Not enough memory error in multi-GPU training

xiaoda99 · July 29, 2017, 3:14pm

I do multi-GPU parallel training on a machine with 4 titan X pascal GPUs. I trained with 3 GPUs successfully. But when increased to 4 GPUs, I got “FATAL THREAD PANIC: (pcall) not enough memory” error. After googling I found It is probably due to the 1~2GB memory limit of luajit. My model is quite big. Roughly, the encoders and decoders are all 8-layer residual LSTMs with rnn_size 500. Training set contains ~20M sentences. Source and target vocab size are 20k and 50k respectively. Word_vec_size is 500.
But I know that this limit applies to only lua objects/tables, torch tensors are not subject to this limit. What’s more, OpenNMT has replaced some large lua tables with tds vectors to mitigate this issue.
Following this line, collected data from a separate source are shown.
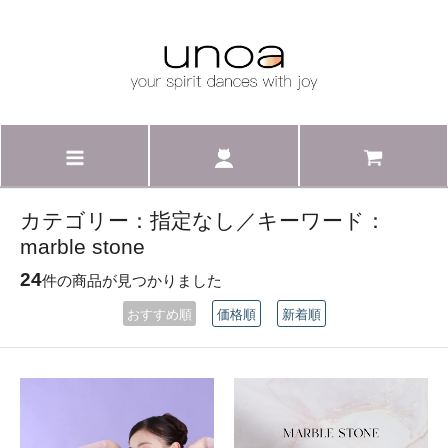
カテゴリー：指定なし／キーワード：
marble stone
24
件の商品が見つかりました
おすすめ順
価格順
新着順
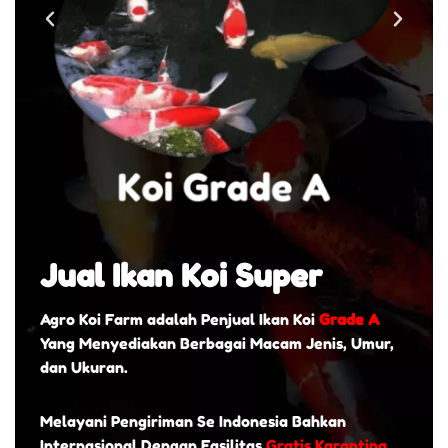
Jual Ikan Koi Super
Agro Koi Farm adalah Penjual Ikan Koi
Grade A
Yang Menyediakan Berbagai Macam Jenis, Umur,
dan Ukuran.
Melayani Pengiriman Se Indonesia Bahkan
Internasional Dengan Fasilitas
Gratis Karantina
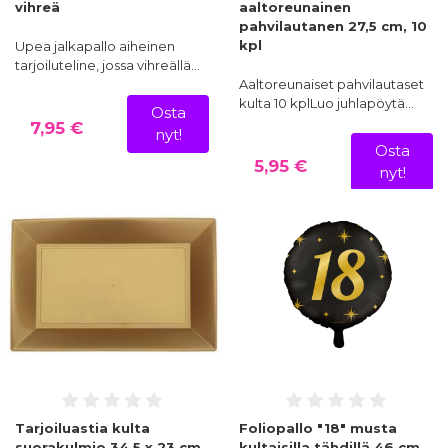
vihreä
aaltoreunainen
pahvilautanen 27,5 cm, 10
kpl
Upea jalkapallo aiheinen
tarjoiluteline, jossa vihreällä…
Aaltoreunaiset pahvilautaset
kulta 10 kplLuo juhlapöytä…
Osta
7,95 €
nyt!
Osta
5,95 €
nyt!
Tarjoiluastia kulta
Foliopallo "18" musta
suorakulmio 34.5 x 23 cm,
kultaisilla tähdillä 46 cm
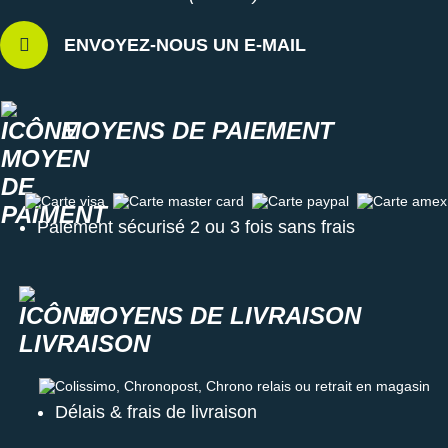
ENVOYEZ-NOUS UN E-MAIL
MOYENS DE PAIEMENT
Carte visa
Carte master card
Carte paypal
Carte amex
Paiement sécurisé 2 ou 3 fois sans frais
MOYENS DE LIVRAISON
Colissimo, Chronopost, Chrono relais ou retrait en magasin
Délais & frais de livraison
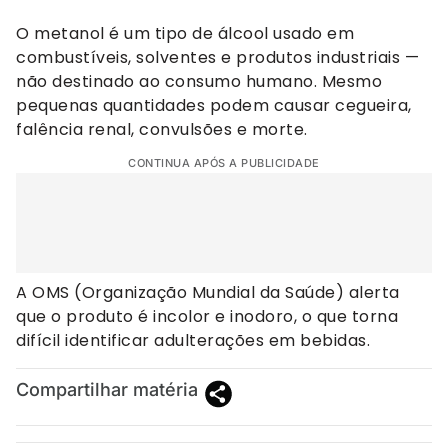
O metanol é um tipo de álcool usado em
combustíveis, solventes e produtos industriais —
não destinado ao consumo humano. Mesmo
pequenas quantidades podem causar cegueira,
falência renal, convulsões e morte.
CONTINUA APÓS A PUBLICIDADE
A OMS (Organização Mundial da Saúde) alerta
que o produto é incolor e inodoro, o que torna
difícil identificar adulterações em bebidas.
Compartilhar matéria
What is the main source of non-tensor memory consumption in OpenNMT that scales with parallel count? Can I reduce/free unnecessary memory usage to support training on more cards?
The only solution that comes into my mind is to reduce max_batch_size, but it will slow down training.
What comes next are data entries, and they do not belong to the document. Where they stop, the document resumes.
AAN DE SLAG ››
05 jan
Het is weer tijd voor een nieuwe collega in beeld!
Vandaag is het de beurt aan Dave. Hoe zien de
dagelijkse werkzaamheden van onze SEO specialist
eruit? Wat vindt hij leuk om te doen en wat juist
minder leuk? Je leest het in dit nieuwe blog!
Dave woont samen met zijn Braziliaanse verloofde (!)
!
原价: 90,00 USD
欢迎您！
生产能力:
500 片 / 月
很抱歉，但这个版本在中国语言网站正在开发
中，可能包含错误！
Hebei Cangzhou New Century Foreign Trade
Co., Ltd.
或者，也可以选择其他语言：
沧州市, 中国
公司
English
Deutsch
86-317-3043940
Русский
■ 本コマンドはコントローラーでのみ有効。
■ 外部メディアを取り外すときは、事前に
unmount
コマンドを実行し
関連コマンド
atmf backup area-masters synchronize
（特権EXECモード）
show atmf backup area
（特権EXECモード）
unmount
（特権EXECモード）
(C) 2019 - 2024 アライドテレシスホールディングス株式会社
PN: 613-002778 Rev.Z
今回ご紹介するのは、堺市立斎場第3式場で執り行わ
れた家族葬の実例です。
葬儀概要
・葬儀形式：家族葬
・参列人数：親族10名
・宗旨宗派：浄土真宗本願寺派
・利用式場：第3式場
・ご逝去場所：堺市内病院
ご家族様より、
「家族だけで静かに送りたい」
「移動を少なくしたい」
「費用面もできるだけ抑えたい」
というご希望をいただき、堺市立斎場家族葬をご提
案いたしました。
BTW, switching from luajit to lua5.2 can indeed solve the problem. But I found this slows down training by ~20%… So it is not considered an ideal solution.

jean.senellart · July 31, 2017, 2:27am

Hi @xiaoda99 - this is a known issue on which we need to work. Are you using sync or async training? Can you open an issue on github giving as much details as you can on memory usage (CPU/GPU) for 1-4 process?

thanks
Jean

xiaoda99 · August 1, 2017, 12:24pm

Hi jean, I use sync training. I’ve opened an issue on github. Pls check it. Thanks!